Thursday, April 30, 2015

Progressive Poem, Line 30

“Ocean Dreams”
(The 2015 Poetry Friday Progressive Poem)


She lives without a net, walking along the alluvium of the delta.
Shoes swing over her shoulder,
on her bare feet stick jeweled flecks of dark mica.
Hands faster than fish swing at the ends of bare brown arms.
Her hair flows, snows in wild wind
as she digs in the indigo varnished handbag,
pulls out her grandmother’s oval cuffed bracelet,
strokes the turquoise stones,
and steps through the curved doorway.
Tripping on her tail she slips hair first down the slide…splash!
She glides past glossy water hyacinth to shimmer with a school of shad,
listens to the ibises roosting in the trees of the cypress swamp
an echo of Grandmother’s words, still fresh in her windswept memory;
Born from the oyster, expect the pearl. 
Reach for the rainbow reflection on the smallest dewdrop.
The surface glistens, a shadow slips above her head, a paddle dips
she reaches, seizes.
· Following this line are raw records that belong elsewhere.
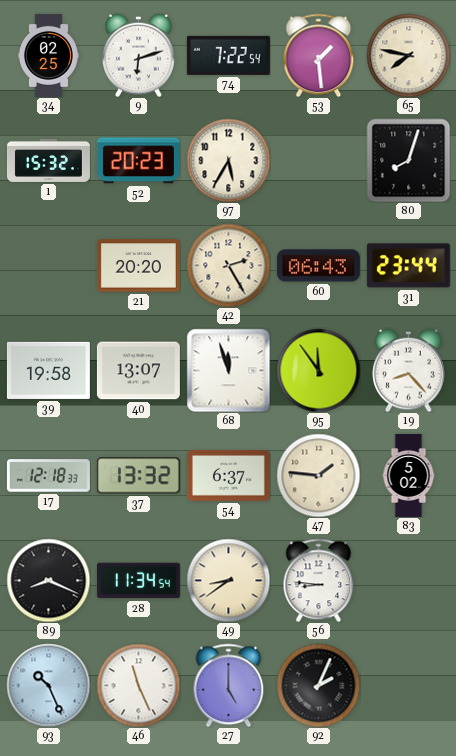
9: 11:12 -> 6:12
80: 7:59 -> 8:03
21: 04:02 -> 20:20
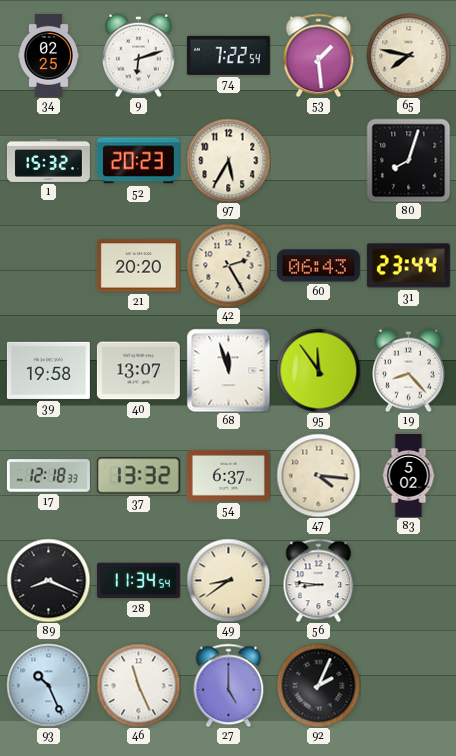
47: 1:46 -> 4:16
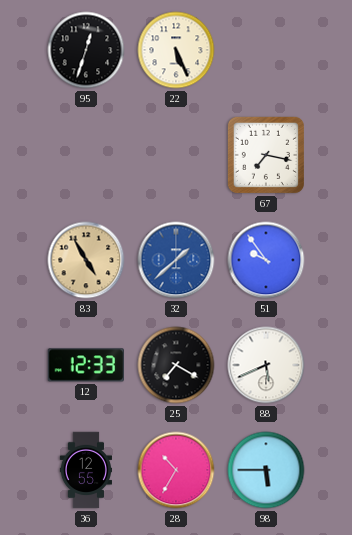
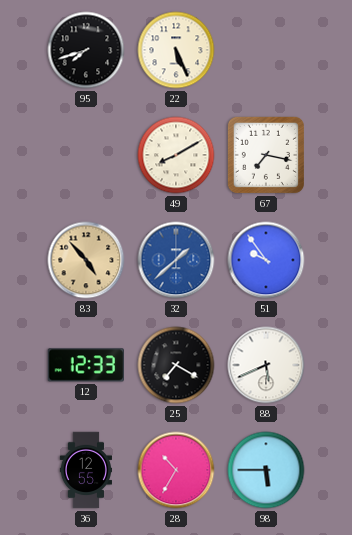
95: 12:33 -> 7:42
49: none -> 8:10
83: 4:55 -> 4:53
She’s electric energy and turquoise eyes.
Lifted high, she gulps strange air – stares clearly into
 Green pirogue, crawfish trap,
startled fisherman with turquoise eyes, twins of her own, riveted on her wrist–
She’s swifter than a dolphin, slipping away,
leaving him only a handful of memories of his own grandmother’s counsel:
Watch for her. You’ll have but one chance to 
determine—to decide.
Garner wisdom from the water and from the pearl of the past.
In a quicksilver flash, an arc of resolution, he leaps
into the shimmering water
where hidden sentries restrain any pursuit
and the bitter taste of impulse rushes into his lungs.
Her flipper flutters his weathered toes – Pearl’s signal –
Stop struggling. The Sentinels will escort you
He stills, closes his eyes,
takes an uncharacteristic breath of…water!
Released, he swims, chasing the glimmer of the bracelet
Gran gave the daughter who reveled in waves.
Straining for fading incandescence, flecks of silver,
his eyes and hands clasp cold silt,
flakes of sharp shale seething through fingers – crimson palms stinging.
A sea change ripples his shuddering back.
With a force summoned from the depths, her charged turquoise eyes unsuffer his heart
And holding out her hand to him, she knows. He knows. She speaks,
as his hand curls ’round her bracelet-clad wrist,
“Papa, just a little longer in the pool! One more time down the slide! Please!”
He nods; she won’t be his little mermaid much longer.



It's hard to explain how much fun it was to work on that poem!  Can't wait till next year!